■ PROBLEM DESCRIPTION: Revise the data below by replacing every occurrence of "dist" with "distance", leaving everything else unchanged.

::: DATA SECTION :::

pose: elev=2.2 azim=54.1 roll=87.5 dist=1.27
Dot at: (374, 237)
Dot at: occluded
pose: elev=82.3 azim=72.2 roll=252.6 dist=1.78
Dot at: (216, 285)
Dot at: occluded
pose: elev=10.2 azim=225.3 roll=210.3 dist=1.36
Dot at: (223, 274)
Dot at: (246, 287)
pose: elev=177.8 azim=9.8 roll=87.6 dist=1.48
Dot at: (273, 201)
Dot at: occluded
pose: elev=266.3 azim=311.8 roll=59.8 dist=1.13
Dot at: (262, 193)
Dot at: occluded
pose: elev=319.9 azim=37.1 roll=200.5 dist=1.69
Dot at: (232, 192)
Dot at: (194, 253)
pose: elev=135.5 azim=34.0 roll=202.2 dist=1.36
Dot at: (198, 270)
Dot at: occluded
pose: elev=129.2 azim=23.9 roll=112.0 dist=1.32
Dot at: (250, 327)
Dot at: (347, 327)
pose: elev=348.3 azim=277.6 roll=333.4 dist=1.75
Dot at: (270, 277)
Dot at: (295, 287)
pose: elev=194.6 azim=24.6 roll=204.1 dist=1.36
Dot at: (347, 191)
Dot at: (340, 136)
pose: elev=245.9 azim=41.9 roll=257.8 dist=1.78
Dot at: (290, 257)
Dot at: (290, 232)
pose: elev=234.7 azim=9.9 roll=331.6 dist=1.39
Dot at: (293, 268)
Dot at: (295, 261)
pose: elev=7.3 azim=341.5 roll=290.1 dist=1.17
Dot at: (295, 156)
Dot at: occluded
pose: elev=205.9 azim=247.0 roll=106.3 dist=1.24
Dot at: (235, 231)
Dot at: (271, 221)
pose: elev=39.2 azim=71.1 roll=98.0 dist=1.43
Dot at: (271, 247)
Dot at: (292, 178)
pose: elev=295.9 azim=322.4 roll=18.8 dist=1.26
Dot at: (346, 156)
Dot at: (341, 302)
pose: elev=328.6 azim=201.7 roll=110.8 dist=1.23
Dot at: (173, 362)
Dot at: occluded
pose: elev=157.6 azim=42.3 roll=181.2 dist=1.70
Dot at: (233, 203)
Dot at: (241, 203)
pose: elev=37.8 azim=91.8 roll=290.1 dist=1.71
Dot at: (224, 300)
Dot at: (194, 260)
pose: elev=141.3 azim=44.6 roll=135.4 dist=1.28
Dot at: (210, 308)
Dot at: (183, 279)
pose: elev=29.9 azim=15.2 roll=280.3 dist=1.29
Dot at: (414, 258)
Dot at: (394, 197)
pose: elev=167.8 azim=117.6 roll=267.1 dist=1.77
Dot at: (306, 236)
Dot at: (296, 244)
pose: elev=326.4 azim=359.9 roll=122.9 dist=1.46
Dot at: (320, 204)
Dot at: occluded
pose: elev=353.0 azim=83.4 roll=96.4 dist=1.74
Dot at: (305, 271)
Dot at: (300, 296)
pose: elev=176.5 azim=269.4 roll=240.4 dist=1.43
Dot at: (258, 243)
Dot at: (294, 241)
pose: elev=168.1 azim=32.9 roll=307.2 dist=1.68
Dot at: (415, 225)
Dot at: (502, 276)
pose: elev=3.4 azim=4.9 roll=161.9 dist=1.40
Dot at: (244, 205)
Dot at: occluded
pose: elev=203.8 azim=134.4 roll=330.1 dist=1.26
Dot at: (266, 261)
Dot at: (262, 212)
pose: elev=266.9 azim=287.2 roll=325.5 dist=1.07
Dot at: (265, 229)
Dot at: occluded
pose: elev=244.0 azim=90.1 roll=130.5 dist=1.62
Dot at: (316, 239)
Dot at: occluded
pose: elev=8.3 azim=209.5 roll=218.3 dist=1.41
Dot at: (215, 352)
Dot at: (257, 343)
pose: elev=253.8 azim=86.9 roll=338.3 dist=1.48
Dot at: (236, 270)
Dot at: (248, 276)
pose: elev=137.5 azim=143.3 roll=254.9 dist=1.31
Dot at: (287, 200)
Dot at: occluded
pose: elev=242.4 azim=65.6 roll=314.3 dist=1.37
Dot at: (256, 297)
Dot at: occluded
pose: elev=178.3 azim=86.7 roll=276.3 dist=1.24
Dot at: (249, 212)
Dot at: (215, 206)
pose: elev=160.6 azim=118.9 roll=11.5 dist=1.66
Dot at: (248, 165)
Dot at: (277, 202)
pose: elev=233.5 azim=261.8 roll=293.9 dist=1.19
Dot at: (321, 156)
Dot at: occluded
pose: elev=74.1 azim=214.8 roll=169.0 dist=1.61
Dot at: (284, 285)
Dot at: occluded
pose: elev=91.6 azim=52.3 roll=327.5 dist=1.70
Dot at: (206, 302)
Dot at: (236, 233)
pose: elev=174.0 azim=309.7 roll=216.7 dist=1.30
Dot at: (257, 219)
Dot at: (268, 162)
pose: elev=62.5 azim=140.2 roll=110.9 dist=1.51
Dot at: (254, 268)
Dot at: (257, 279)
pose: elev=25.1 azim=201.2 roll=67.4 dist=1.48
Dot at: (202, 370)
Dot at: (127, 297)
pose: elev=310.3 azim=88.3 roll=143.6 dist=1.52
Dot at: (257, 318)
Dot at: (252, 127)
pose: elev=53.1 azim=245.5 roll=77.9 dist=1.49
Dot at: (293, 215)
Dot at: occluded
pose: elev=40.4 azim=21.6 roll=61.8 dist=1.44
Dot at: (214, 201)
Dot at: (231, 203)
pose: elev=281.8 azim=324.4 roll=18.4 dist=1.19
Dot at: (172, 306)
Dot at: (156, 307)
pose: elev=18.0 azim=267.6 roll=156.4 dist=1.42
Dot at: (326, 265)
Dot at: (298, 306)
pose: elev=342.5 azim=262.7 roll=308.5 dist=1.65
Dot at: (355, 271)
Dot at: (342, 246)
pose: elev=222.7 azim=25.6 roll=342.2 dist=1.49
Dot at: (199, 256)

:::

■ THE SOLUTION:
pose: elev=2.2 azim=54.1 roll=87.5 distance=1.27
Dot at: (374, 237)
Dot at: occluded
pose: elev=82.3 azim=72.2 roll=252.6 distance=1.78
Dot at: (216, 285)
Dot at: occluded
pose: elev=10.2 azim=225.3 roll=210.3 distance=1.36
Dot at: (223, 274)
Dot at: (246, 287)
pose: elev=177.8 azim=9.8 roll=87.6 distance=1.48
Dot at: (273, 201)
Dot at: occluded
pose: elev=266.3 azim=311.8 roll=59.8 distance=1.13
Dot at: (262, 193)
Dot at: occluded
pose: elev=319.9 azim=37.1 roll=200.5 distance=1.69
Dot at: (232, 192)
Dot at: (194, 253)
pose: elev=135.5 azim=34.0 roll=202.2 distance=1.36
Dot at: (198, 270)
Dot at: occluded
pose: elev=129.2 azim=23.9 roll=112.0 distance=1.32
Dot at: (250, 327)
Dot at: (347, 327)
pose: elev=348.3 azim=277.6 roll=333.4 distance=1.75
Dot at: (270, 277)
Dot at: (295, 287)
pose: elev=194.6 azim=24.6 roll=204.1 distance=1.36
Dot at: (347, 191)
Dot at: (340, 136)
pose: elev=245.9 azim=41.9 roll=257.8 distance=1.78
Dot at: (290, 257)
Dot at: (290, 232)
pose: elev=234.7 azim=9.9 roll=331.6 distance=1.39
Dot at: (293, 268)
Dot at: (295, 261)
pose: elev=7.3 azim=341.5 roll=290.1 distance=1.17
Dot at: (295, 156)
Dot at: occluded
pose: elev=205.9 azim=247.0 roll=106.3 distance=1.24
Dot at: (235, 231)
Dot at: (271, 221)
pose: elev=39.2 azim=71.1 roll=98.0 distance=1.43
Dot at: (271, 247)
Dot at: (292, 178)
pose: elev=295.9 azim=322.4 roll=18.8 distance=1.26
Dot at: (346, 156)
Dot at: (341, 302)
pose: elev=328.6 azim=201.7 roll=110.8 distance=1.23
Dot at: (173, 362)
Dot at: occluded
pose: elev=157.6 azim=42.3 roll=181.2 distance=1.70
Dot at: (233, 203)
Dot at: (241, 203)
pose: elev=37.8 azim=91.8 roll=290.1 distance=1.71
Dot at: (224, 300)
Dot at: (194, 260)
pose: elev=141.3 azim=44.6 roll=135.4 distance=1.28
Dot at: (210, 308)
Dot at: (183, 279)
pose: elev=29.9 azim=15.2 roll=280.3 distance=1.29
Dot at: (414, 258)
Dot at: (394, 197)
pose: elev=167.8 azim=117.6 roll=267.1 distance=1.77
Dot at: (306, 236)
Dot at: (296, 244)
pose: elev=326.4 azim=359.9 roll=122.9 distance=1.46
Dot at: (320, 204)
Dot at: occluded
pose: elev=353.0 azim=83.4 roll=96.4 distance=1.74
Dot at: (305, 271)
Dot at: (300, 296)
pose: elev=176.5 azim=269.4 roll=240.4 distance=1.43
Dot at: (258, 243)
Dot at: (294, 241)
pose: elev=168.1 azim=32.9 roll=307.2 distance=1.68
Dot at: (415, 225)
Dot at: (502, 276)
pose: elev=3.4 azim=4.9 roll=161.9 distance=1.40
Dot at: (244, 205)
Dot at: occluded
pose: elev=203.8 azim=134.4 roll=330.1 distance=1.26
Dot at: (266, 261)
Dot at: (262, 212)
pose: elev=266.9 azim=287.2 roll=325.5 distance=1.07
Dot at: (265, 229)
Dot at: occluded
pose: elev=244.0 azim=90.1 roll=130.5 distance=1.62
Dot at: (316, 239)
Dot at: occluded
pose: elev=8.3 azim=209.5 roll=218.3 distance=1.41
Dot at: (215, 352)
Dot at: (257, 343)
pose: elev=253.8 azim=86.9 roll=338.3 distance=1.48
Dot at: (236, 270)
Dot at: (248, 276)
pose: elev=137.5 azim=143.3 roll=254.9 distance=1.31
Dot at: (287, 200)
Dot at: occluded
pose: elev=242.4 azim=65.6 roll=314.3 distance=1.37
Dot at: (256, 297)
Dot at: occluded
pose: elev=178.3 azim=86.7 roll=276.3 distance=1.24
Dot at: (249, 212)
Dot at: (215, 206)
pose: elev=160.6 azim=118.9 roll=11.5 distance=1.66
Dot at: (248, 165)
Dot at: (277, 202)
pose: elev=233.5 azim=261.8 roll=293.9 distance=1.19
Dot at: (321, 156)
Dot at: occluded
pose: elev=74.1 azim=214.8 roll=169.0 distance=1.61
Dot at: (284, 285)
Dot at: occluded
pose: elev=91.6 azim=52.3 roll=327.5 distance=1.70
Dot at: (206, 302)
Dot at: (236, 233)
pose: elev=174.0 azim=309.7 roll=216.7 distance=1.30
Dot at: (257, 219)
Dot at: (268, 162)
pose: elev=62.5 azim=140.2 roll=110.9 distance=1.51
Dot at: (254, 268)
Dot at: (257, 279)
pose: elev=25.1 azim=201.2 roll=67.4 distance=1.48
Dot at: (202, 370)
Dot at: (127, 297)
pose: elev=310.3 azim=88.3 roll=143.6 distance=1.52
Dot at: (257, 318)
Dot at: (252, 127)
pose: elev=53.1 azim=245.5 roll=77.9 distance=1.49
Dot at: (293, 215)
Dot at: occluded
pose: elev=40.4 azim=21.6 roll=61.8 distance=1.44
Dot at: (214, 201)
Dot at: (231, 203)
pose: elev=281.8 azim=324.4 roll=18.4 distance=1.19
Dot at: (172, 306)
Dot at: (156, 307)
pose: elev=18.0 azim=267.6 roll=156.4 distance=1.42
Dot at: (326, 265)
Dot at: (298, 306)
pose: elev=342.5 azim=262.7 roll=308.5 distance=1.65
Dot at: (355, 271)
Dot at: (342, 246)
pose: elev=222.7 azim=25.6 roll=342.2 distance=1.49
Dot at: (199, 256)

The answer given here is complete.